Exercise:
Starting with the line that contains "0 und 15:00 - 17:00" and stopping after the line that contains "dna do května", copy the entries below exactly. Include nothing else.

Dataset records
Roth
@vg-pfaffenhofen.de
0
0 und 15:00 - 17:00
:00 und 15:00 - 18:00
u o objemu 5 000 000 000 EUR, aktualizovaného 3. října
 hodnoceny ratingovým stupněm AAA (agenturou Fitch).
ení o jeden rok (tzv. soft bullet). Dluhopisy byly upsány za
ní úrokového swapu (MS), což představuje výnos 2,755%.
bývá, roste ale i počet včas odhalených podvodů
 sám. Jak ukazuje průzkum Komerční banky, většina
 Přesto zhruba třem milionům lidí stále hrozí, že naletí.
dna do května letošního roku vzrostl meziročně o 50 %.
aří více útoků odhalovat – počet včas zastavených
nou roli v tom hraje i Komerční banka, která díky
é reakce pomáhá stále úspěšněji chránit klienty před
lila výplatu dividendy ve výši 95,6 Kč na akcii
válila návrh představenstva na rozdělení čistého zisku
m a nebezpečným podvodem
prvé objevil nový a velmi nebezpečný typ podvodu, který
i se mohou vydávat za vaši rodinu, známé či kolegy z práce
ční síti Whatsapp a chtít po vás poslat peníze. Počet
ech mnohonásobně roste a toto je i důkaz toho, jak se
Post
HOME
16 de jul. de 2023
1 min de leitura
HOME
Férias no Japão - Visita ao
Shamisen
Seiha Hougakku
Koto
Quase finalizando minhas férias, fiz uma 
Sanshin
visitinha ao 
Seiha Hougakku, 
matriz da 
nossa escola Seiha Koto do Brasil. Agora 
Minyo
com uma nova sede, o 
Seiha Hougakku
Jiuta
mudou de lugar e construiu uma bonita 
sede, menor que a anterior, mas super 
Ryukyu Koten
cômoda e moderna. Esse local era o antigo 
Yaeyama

Solution for this problem:
0 und 15:00 - 17:00
:00 und 15:00 - 18:00
u o objemu 5 000 000 000 EUR, aktualizovaného 3. října
 hodnoceny ratingovým stupněm AAA (agenturou Fitch).
ení o jeden rok (tzv. soft bullet). Dluhopisy byly upsány za
ní úrokového swapu (MS), což představuje výnos 2,755%.
bývá, roste ale i počet včas odhalených podvodů
 sám. Jak ukazuje průzkum Komerční banky, většina
 Přesto zhruba třem milionům lidí stále hrozí, že naletí.
dna do května letošního roku vzrostl meziročně o 50 %.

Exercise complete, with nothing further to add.